--- Working data Enclosed Below ---
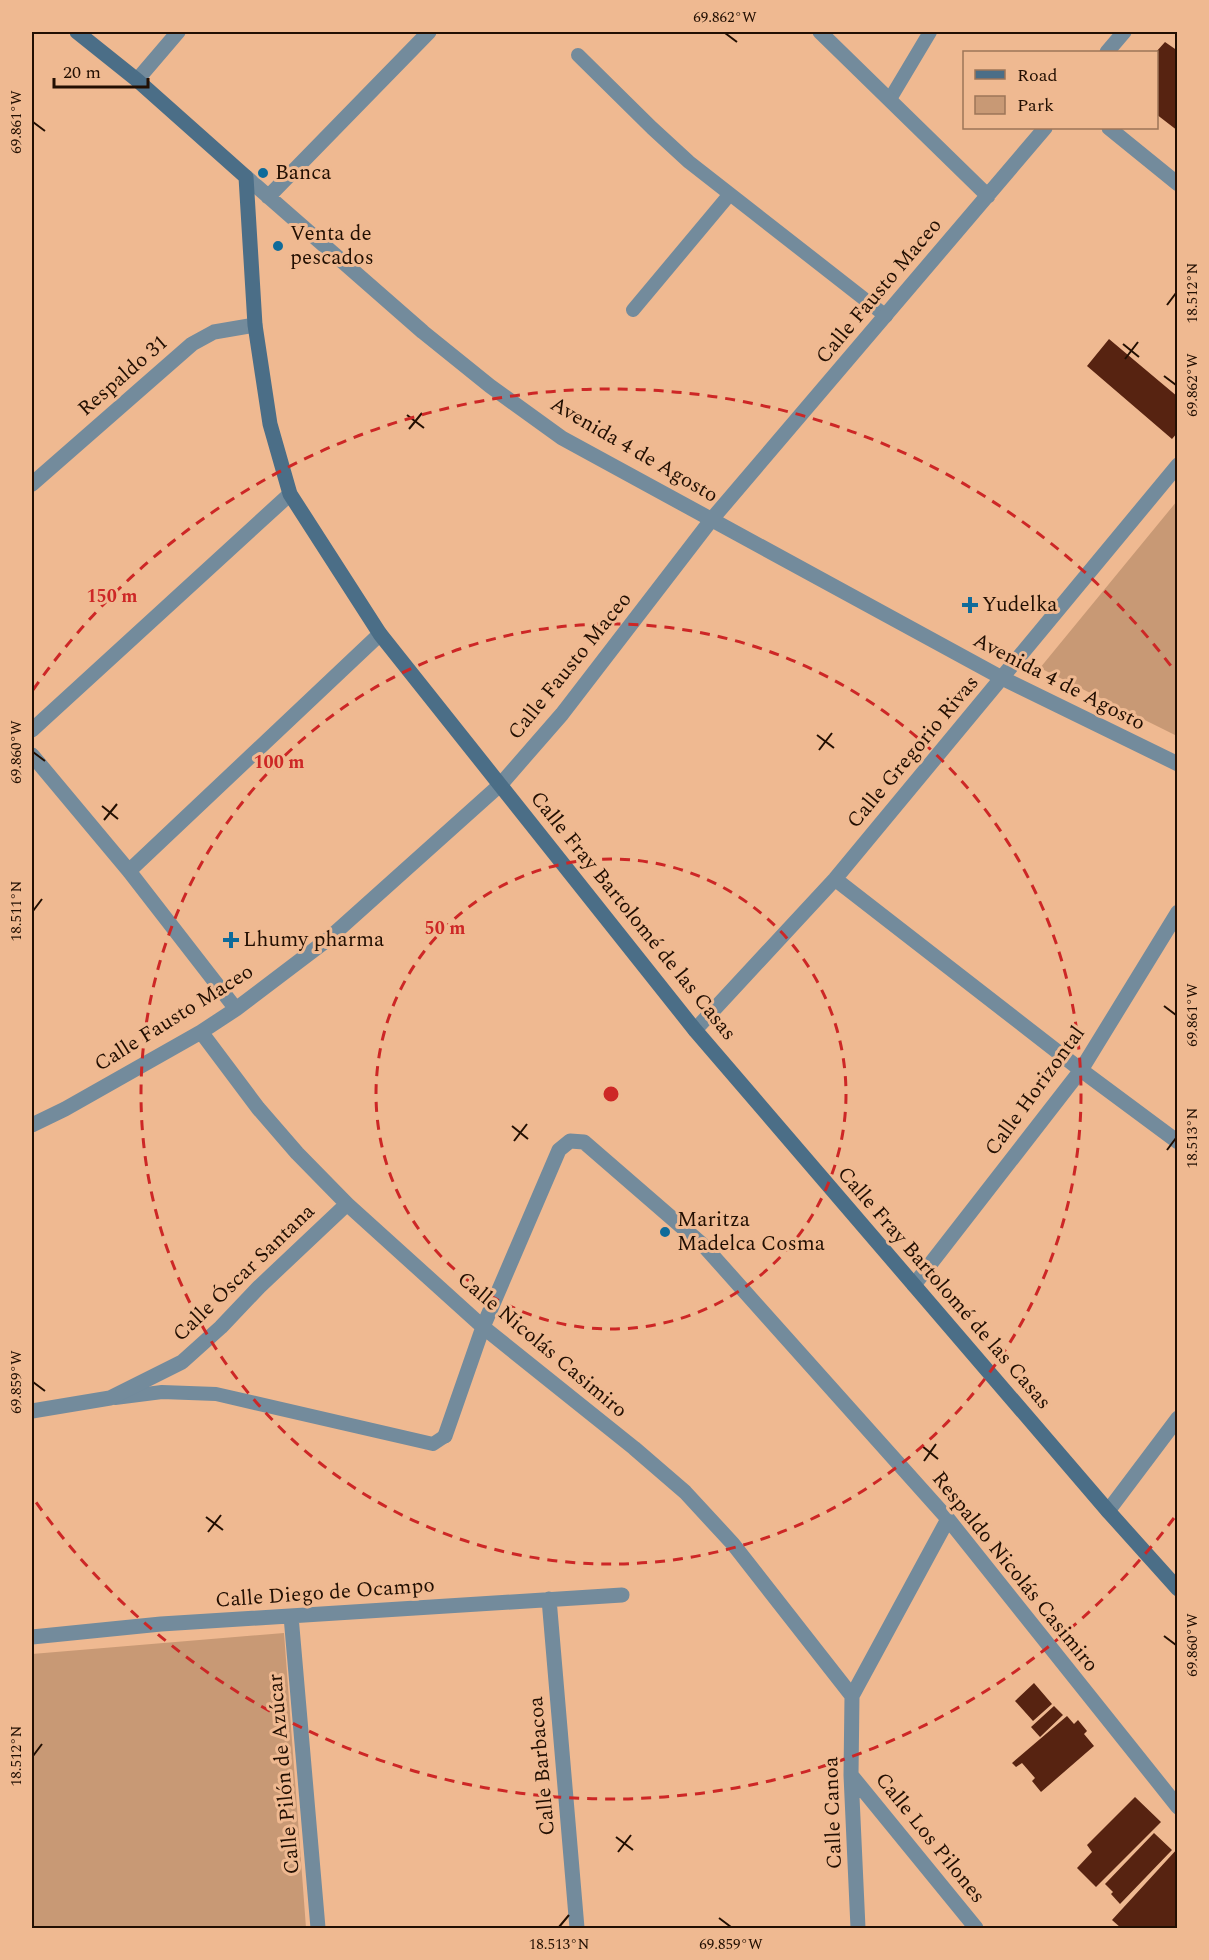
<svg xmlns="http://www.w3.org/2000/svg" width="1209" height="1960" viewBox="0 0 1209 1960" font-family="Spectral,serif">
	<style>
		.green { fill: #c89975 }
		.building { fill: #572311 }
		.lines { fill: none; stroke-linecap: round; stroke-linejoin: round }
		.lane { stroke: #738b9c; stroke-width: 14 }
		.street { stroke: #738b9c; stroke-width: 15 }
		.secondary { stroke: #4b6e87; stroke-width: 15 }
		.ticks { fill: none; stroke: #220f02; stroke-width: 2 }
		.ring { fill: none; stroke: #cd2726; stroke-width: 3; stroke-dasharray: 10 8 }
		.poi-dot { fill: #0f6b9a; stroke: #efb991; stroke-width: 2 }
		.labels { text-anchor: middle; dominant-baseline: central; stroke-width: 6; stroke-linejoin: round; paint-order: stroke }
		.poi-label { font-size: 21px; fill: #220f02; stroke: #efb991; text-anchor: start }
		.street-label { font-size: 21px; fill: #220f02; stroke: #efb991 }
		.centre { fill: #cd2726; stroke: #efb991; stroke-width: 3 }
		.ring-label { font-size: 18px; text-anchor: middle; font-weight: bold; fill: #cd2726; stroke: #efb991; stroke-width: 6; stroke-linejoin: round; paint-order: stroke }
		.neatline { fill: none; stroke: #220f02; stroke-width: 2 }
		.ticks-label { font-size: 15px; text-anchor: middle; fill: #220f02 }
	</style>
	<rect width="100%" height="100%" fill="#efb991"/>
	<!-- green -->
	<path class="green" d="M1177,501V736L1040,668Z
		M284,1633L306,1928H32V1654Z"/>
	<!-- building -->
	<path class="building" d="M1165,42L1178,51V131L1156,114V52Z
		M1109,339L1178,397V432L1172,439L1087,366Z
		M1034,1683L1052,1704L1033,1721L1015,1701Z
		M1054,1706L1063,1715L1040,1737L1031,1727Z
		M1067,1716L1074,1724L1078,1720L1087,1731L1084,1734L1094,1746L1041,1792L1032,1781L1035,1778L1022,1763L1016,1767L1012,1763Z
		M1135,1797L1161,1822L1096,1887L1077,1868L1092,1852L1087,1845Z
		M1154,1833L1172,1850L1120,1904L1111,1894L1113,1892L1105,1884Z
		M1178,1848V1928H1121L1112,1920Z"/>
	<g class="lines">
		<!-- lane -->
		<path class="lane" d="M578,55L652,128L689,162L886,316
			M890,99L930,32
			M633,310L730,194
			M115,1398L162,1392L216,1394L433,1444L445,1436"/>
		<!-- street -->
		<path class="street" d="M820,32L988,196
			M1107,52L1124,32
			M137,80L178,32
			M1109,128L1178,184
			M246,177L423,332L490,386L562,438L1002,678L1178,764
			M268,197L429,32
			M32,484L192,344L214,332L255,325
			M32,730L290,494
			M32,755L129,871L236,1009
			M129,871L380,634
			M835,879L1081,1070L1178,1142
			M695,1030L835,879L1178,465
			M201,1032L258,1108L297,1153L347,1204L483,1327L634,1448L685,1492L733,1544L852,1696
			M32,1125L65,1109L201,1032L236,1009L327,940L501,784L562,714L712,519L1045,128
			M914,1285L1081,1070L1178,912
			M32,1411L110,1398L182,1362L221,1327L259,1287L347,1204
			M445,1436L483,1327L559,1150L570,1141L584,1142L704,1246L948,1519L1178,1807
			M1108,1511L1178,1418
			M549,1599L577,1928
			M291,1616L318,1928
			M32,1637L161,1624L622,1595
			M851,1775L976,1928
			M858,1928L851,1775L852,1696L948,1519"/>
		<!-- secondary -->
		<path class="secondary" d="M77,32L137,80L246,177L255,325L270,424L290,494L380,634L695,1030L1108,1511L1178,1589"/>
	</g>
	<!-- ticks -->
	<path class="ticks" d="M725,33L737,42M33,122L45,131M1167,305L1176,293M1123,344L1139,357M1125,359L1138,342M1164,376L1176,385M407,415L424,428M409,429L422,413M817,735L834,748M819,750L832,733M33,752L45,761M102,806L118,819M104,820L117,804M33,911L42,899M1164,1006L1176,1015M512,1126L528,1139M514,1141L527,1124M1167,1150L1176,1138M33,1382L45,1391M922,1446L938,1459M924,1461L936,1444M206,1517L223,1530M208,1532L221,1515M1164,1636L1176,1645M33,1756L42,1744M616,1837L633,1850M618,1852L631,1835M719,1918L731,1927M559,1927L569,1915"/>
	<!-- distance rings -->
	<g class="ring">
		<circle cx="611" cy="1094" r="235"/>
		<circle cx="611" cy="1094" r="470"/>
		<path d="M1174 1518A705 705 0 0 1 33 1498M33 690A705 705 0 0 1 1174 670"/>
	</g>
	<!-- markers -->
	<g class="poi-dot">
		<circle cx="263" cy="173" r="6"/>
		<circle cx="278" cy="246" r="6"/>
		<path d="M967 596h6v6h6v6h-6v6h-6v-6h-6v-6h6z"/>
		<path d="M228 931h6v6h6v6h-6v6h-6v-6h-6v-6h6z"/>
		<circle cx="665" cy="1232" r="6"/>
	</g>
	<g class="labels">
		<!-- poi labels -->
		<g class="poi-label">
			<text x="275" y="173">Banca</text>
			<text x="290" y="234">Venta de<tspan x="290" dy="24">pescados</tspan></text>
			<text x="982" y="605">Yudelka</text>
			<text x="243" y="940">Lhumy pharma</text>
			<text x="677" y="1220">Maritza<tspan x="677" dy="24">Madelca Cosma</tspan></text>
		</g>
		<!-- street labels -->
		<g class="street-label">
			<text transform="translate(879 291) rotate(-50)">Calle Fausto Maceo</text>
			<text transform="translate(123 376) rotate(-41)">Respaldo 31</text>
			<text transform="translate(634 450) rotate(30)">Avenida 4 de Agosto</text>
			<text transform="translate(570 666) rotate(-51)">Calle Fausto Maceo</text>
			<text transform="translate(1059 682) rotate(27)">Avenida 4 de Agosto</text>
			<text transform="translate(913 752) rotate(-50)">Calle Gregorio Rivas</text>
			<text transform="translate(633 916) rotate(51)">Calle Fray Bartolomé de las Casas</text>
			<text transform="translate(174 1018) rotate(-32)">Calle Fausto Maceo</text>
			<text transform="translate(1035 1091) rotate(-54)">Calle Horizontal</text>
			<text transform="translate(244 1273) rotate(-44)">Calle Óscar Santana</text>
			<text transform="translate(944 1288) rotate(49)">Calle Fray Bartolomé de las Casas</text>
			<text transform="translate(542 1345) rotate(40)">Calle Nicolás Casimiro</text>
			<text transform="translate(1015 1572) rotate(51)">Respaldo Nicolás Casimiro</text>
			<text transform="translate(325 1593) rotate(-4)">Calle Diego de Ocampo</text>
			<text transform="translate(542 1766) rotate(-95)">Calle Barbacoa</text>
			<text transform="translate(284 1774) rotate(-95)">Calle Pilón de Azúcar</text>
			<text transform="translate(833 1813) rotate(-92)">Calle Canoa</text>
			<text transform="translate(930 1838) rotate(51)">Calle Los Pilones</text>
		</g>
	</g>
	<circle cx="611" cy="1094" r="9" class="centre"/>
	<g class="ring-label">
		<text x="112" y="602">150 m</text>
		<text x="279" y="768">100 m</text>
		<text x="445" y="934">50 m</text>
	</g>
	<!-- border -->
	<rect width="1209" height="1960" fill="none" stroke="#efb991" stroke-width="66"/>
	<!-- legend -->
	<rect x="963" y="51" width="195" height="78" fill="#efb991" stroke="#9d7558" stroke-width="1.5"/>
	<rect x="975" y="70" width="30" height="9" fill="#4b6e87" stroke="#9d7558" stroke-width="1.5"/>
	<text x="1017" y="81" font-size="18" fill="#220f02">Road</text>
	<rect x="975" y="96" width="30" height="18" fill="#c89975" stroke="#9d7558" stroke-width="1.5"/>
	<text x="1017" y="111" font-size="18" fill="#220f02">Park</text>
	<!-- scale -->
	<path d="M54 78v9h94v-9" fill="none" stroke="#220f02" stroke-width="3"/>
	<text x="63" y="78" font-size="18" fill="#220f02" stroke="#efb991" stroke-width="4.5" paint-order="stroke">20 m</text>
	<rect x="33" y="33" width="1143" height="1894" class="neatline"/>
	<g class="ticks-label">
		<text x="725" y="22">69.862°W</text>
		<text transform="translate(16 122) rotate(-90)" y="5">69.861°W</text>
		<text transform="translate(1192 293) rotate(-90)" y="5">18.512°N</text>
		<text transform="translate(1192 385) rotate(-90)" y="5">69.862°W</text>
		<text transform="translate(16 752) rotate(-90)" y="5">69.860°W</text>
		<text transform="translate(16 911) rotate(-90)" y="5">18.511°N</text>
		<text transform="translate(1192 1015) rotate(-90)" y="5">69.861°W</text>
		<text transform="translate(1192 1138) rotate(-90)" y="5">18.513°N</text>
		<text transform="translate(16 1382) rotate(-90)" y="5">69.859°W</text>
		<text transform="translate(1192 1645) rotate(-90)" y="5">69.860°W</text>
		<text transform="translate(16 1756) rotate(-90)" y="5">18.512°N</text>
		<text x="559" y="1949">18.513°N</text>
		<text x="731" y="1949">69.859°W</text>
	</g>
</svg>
--- End of Enclosed Working data ---
_Work order:_
Above are the records; report each line in them that includes the word "lines".

_Worked solution:_
		.lines { fill: none; stroke-linecap: round; stroke-linejoin: round }
	<g class="lines">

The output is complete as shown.